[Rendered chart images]
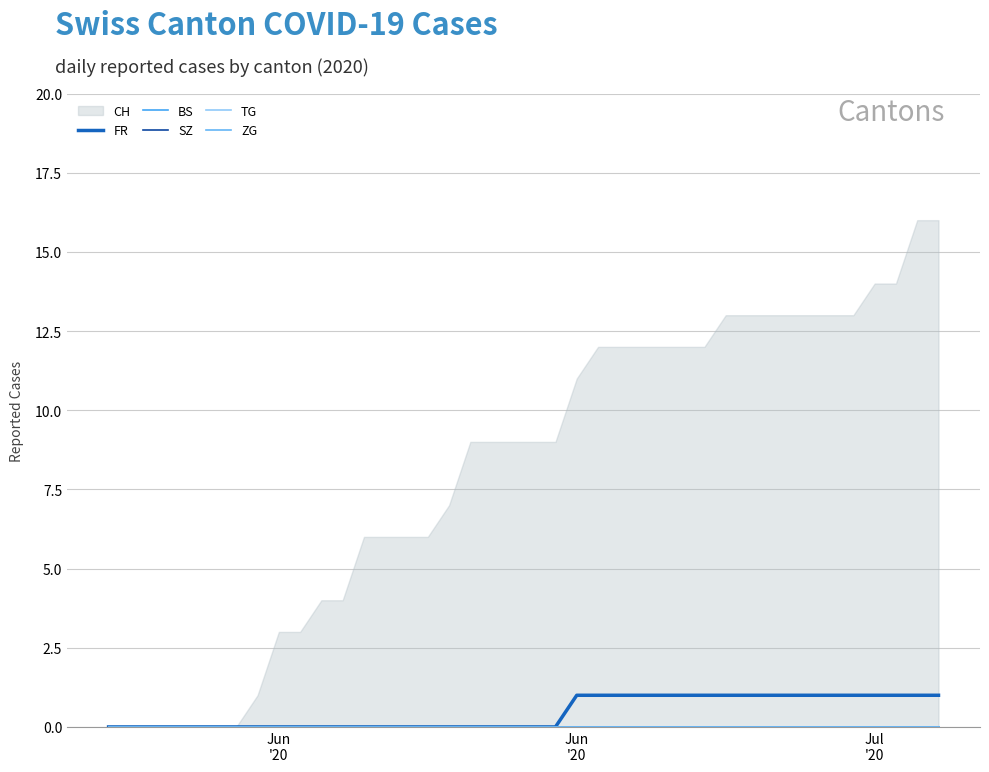

Which label corresponds to the smallest value in the chart?

Jun
'20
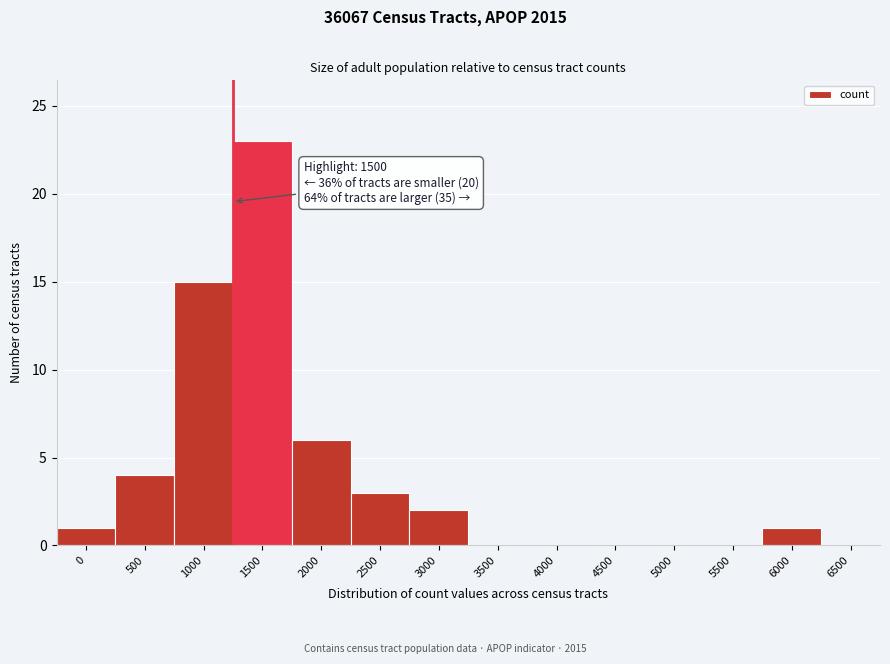

Reading right to left, what are all the values shown in this chart?

6500=0	6000=1	5500=0	5000=0	4500=0	4000=0	3500=0	3000=2	2500=3	2000=6	1500=23	1000=15	500=4	0=1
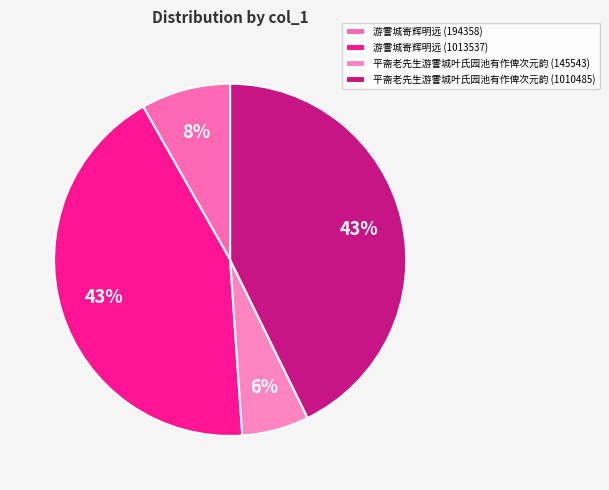

Combined, what portion of the pie is 平斋老先生游霅城叶氏园池有作俾次元韵 (145543) and 游霅城寄辉明远 (1013537)?

49.0%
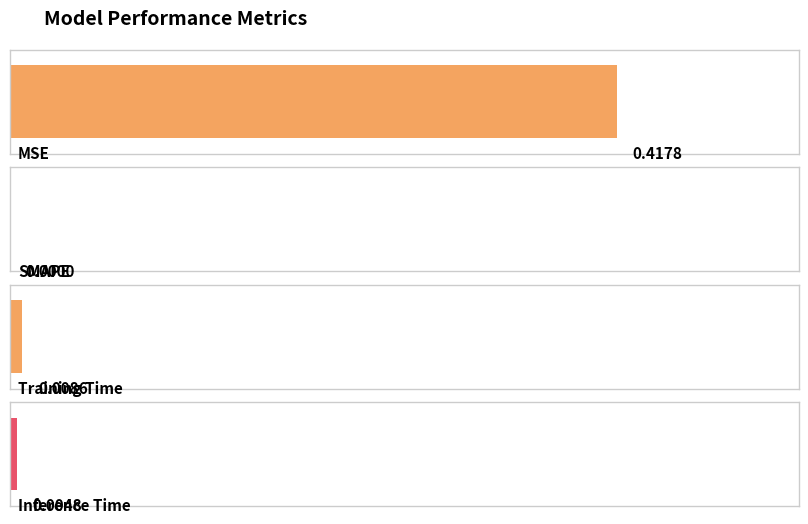

List the labels in order of value, smallest first.

SMAPE, Inference Time, Training Time, MSE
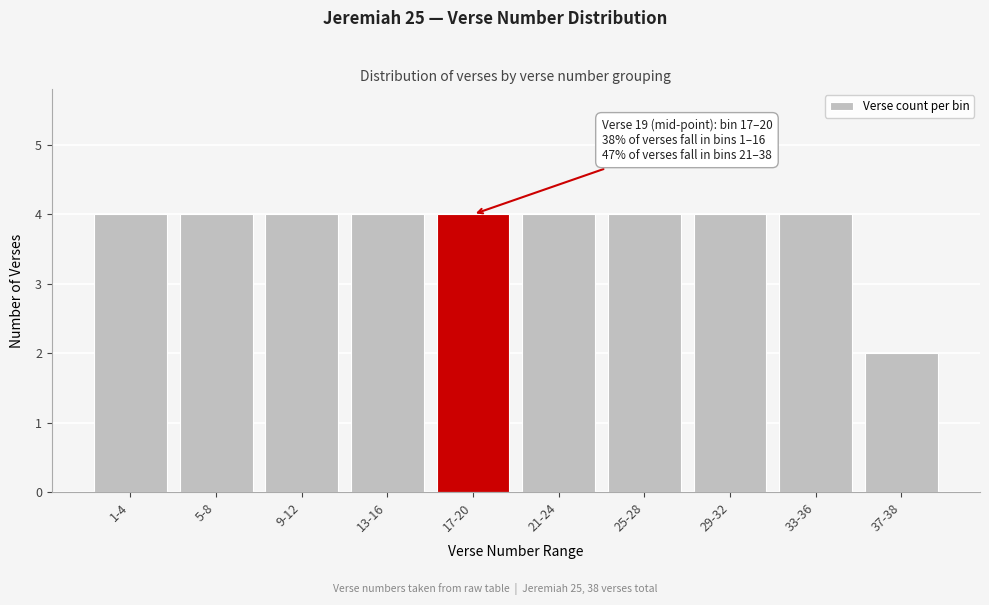

Reading left to right, extract all data points from this chart.

1-4=4	5-8=4	9-12=4	13-16=4	17-20=4	21-24=4	25-28=4	29-32=4	33-36=4	37-38=2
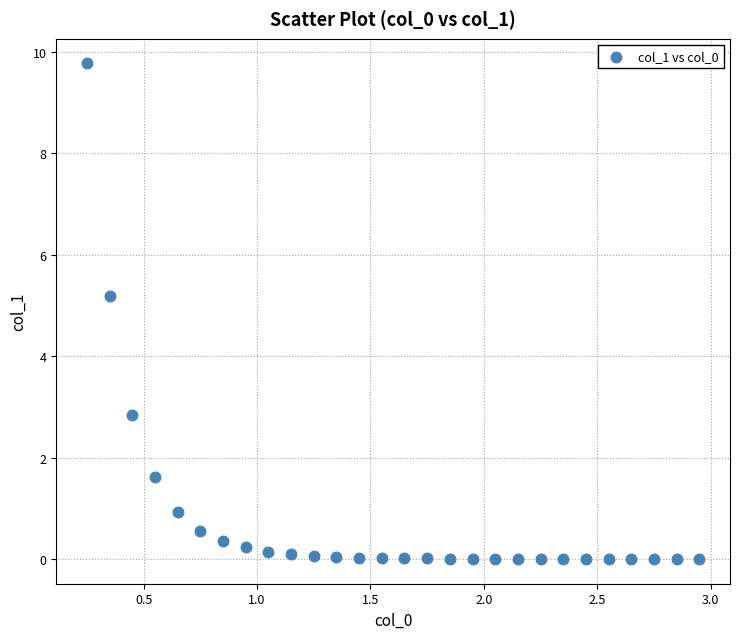

What is the range of Y values (max minus min)?

9.8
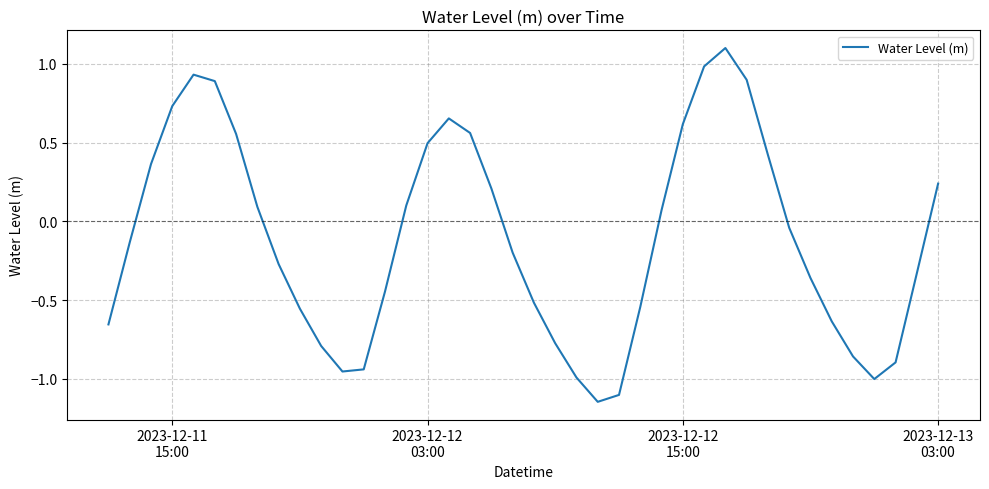

What is the maximum value shown in the chart?

1.1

__WHAT IS BEING ASKED__:
Copy out all of the data above word for word, leaving out the pictures.

__OUTPUT OF THE TASK__:
Which label corresponds to the smallest value in the chart?

Jun
'20

Reading right to left, what are all the values shown in this chart?

6500=0	6000=1	5500=0	5000=0	4500=0	4000=0	3500=0	3000=2	2500=3	2000=6	1500=23	1000=15	500=4	0=1

Combined, what portion of the pie is 平斋老先生游霅城叶氏园池有作俾次元韵 (145543) and 游霅城寄辉明远 (1013537)?

49.0%

List the labels in order of value, smallest first.

SMAPE, Inference Time, Training Time, MSE

Reading left to right, extract all data points from this chart.

1-4=4	5-8=4	9-12=4	13-16=4	17-20=4	21-24=4	25-28=4	29-32=4	33-36=4	37-38=2

What is the range of Y values (max minus min)?

9.8

What is the maximum value shown in the chart?

1.1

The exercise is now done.